Render the material starting at the line containing "pose: elev=232.2 azim=110.0" and ending at the line containing "Dot at: (222, 147)" as a JSON list of strings, one string per line, with blank lines skipped. Omit the pictures from your answer.

------------------------------

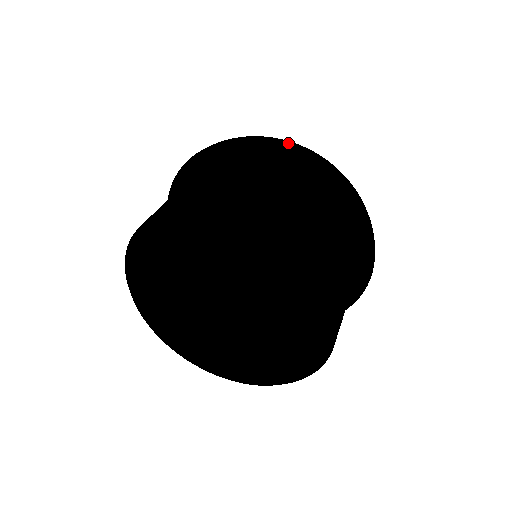
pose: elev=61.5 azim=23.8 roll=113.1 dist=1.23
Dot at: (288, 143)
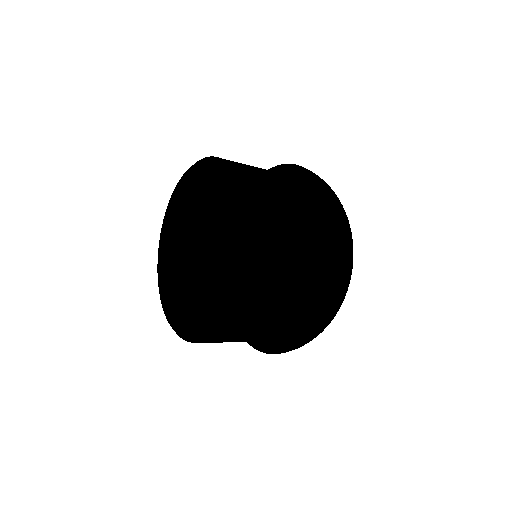
Dot at: occluded
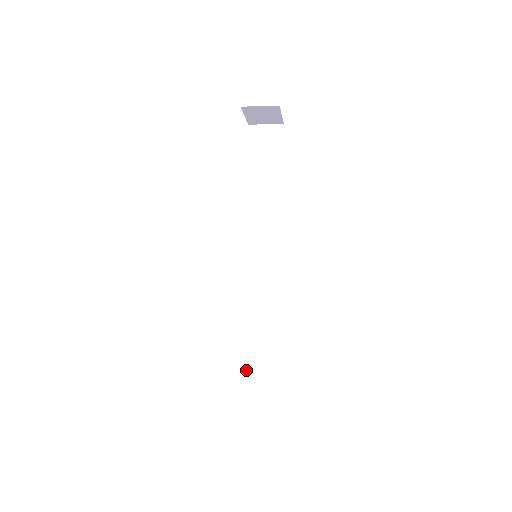
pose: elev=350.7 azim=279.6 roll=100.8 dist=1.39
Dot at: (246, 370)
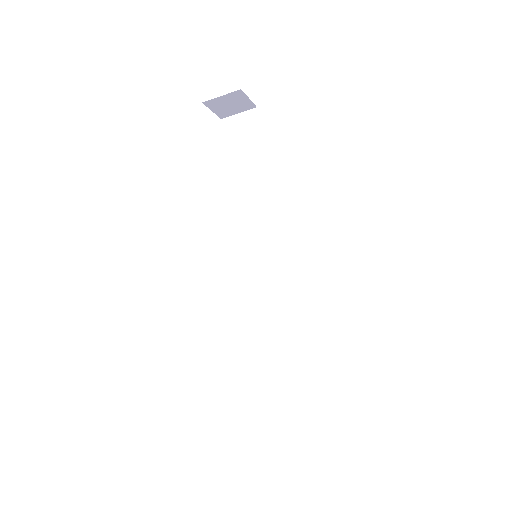
Dot at: (276, 379)
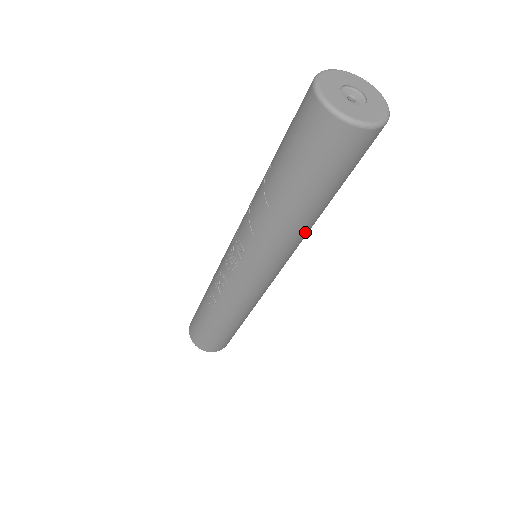
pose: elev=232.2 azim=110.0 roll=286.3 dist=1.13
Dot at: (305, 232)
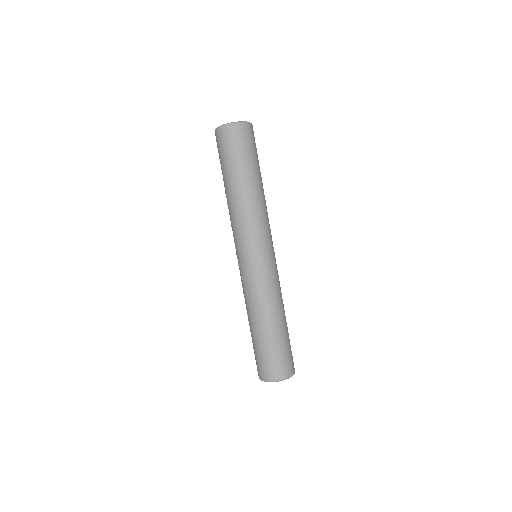
Dot at: (258, 203)
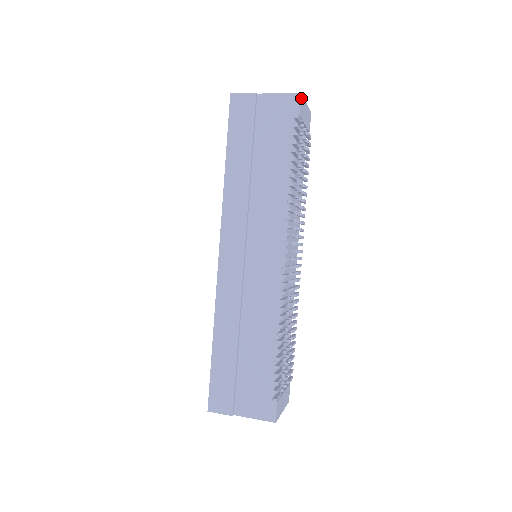
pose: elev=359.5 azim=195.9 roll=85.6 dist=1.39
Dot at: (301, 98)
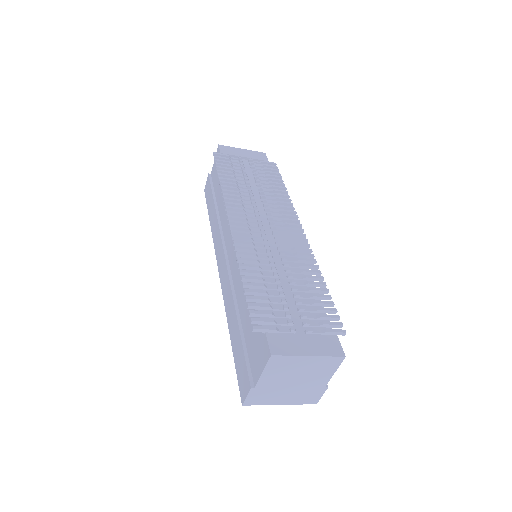
Dot at: (222, 147)
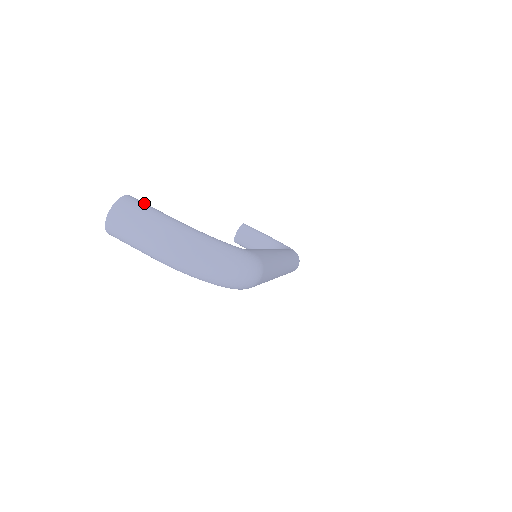
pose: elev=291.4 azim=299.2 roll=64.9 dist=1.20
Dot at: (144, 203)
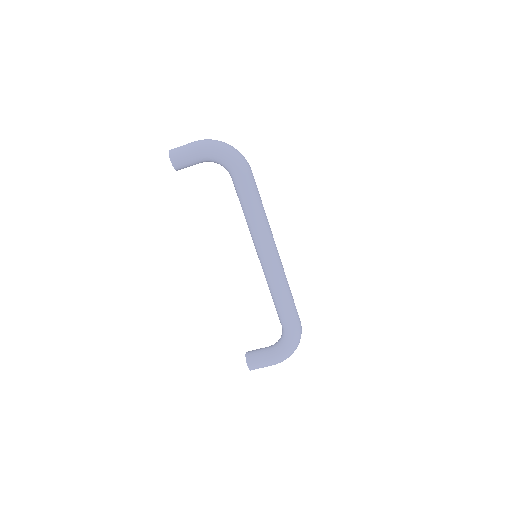
Dot at: (256, 365)
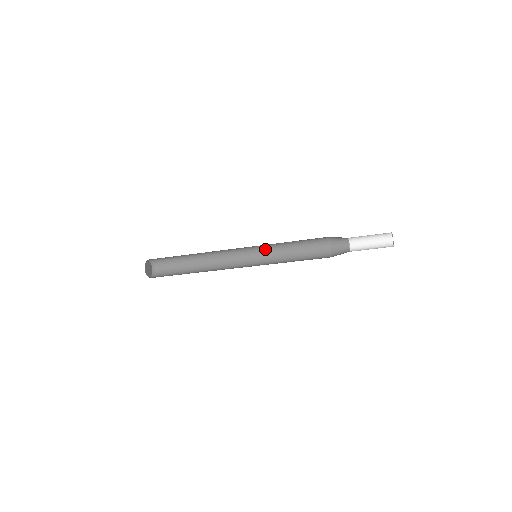
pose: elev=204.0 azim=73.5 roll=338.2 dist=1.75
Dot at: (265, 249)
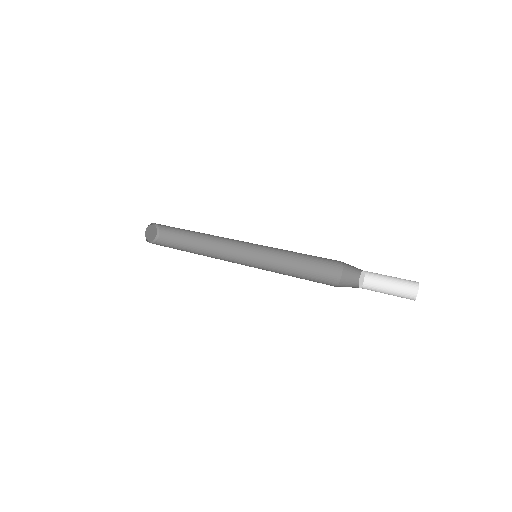
Dot at: occluded
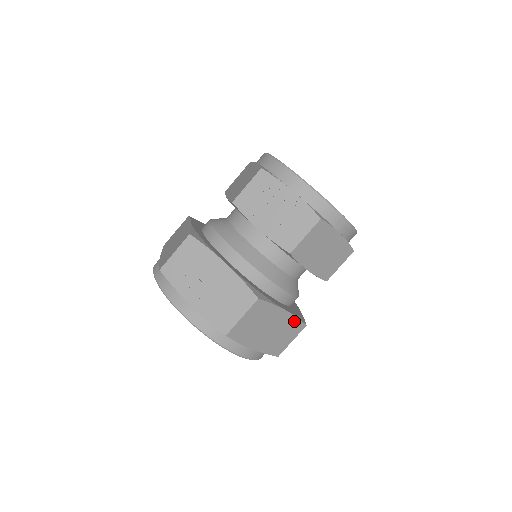
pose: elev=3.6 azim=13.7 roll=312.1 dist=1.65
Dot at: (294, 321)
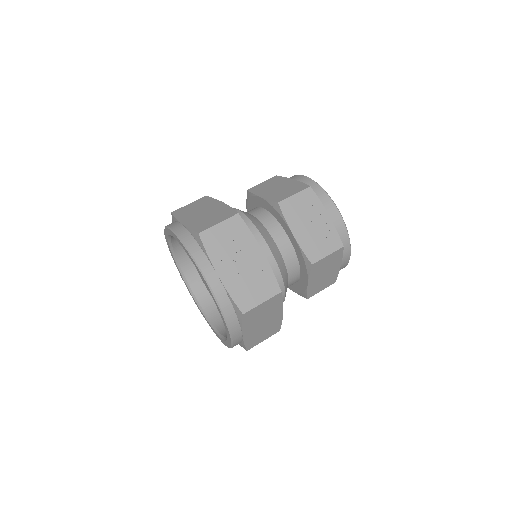
Dot at: (278, 323)
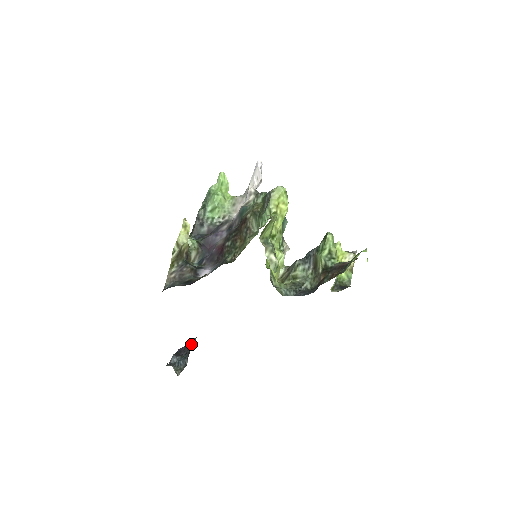
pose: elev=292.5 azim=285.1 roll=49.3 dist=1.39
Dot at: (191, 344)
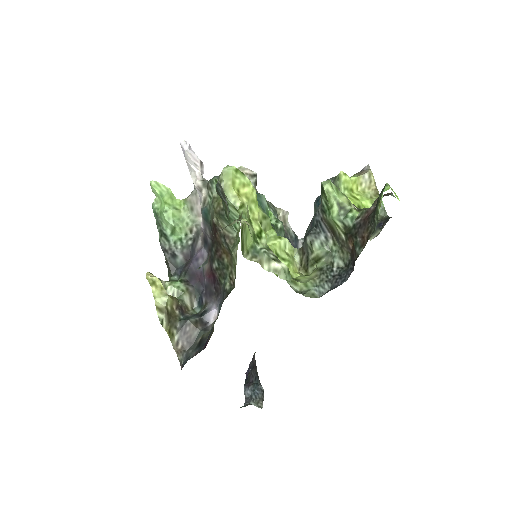
Dot at: (254, 365)
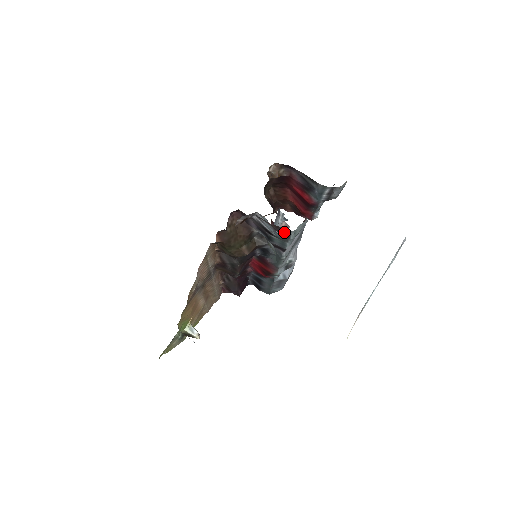
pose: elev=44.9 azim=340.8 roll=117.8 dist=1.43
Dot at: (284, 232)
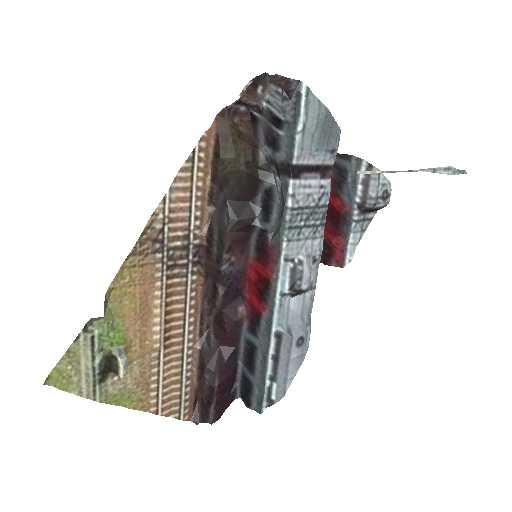
Dot at: (293, 87)
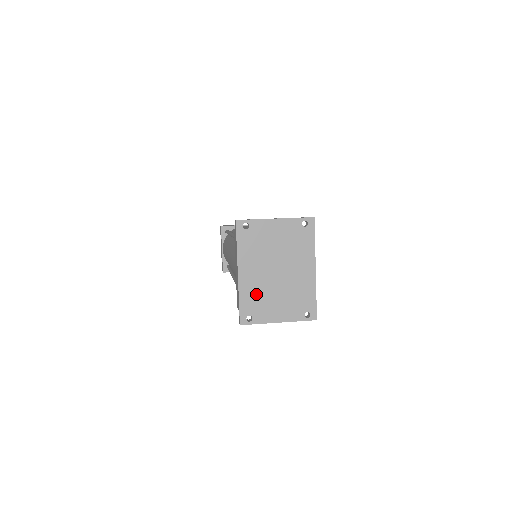
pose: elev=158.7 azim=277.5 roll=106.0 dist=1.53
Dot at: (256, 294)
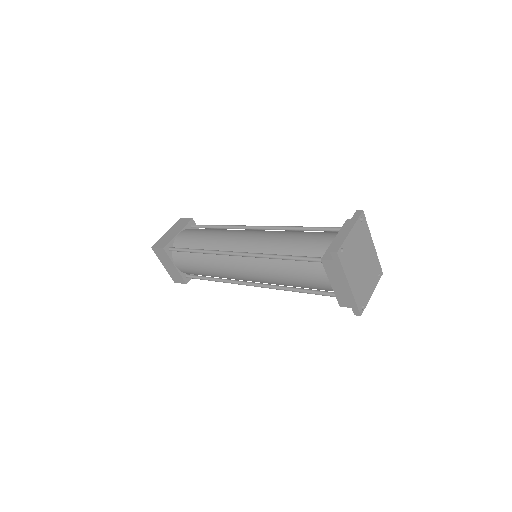
Dot at: (360, 289)
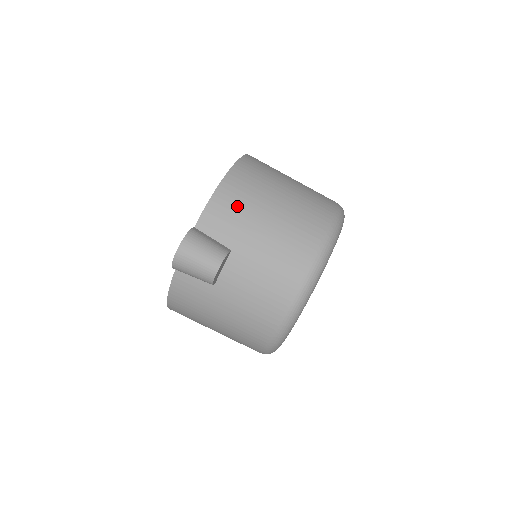
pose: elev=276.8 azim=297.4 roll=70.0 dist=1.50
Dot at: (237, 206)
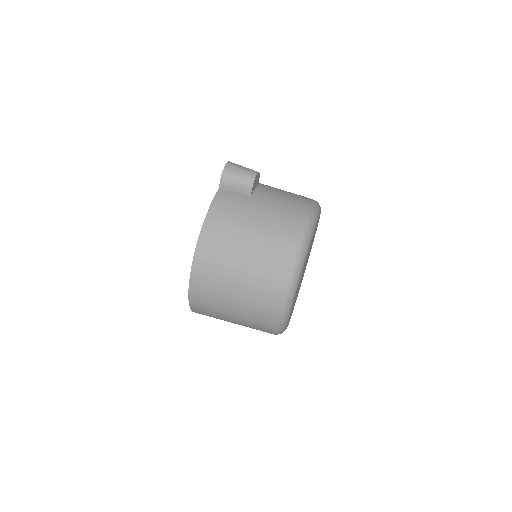
Dot at: occluded
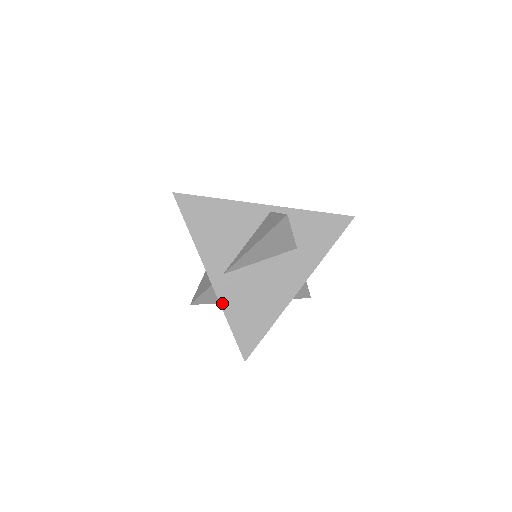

------------------------------

§ THE OUTPUT:
[
  "pose: elev=232.2 azim=110.0 roll=286.3 dist=1.13",
  "Dot at: (305, 232)",
  "Dot at: (258, 203)",
  "pose: elev=359.5 azim=195.9 roll=85.6 dist=1.39",
  "Dot at: (301, 98)",
  "Dot at: (222, 147)"
]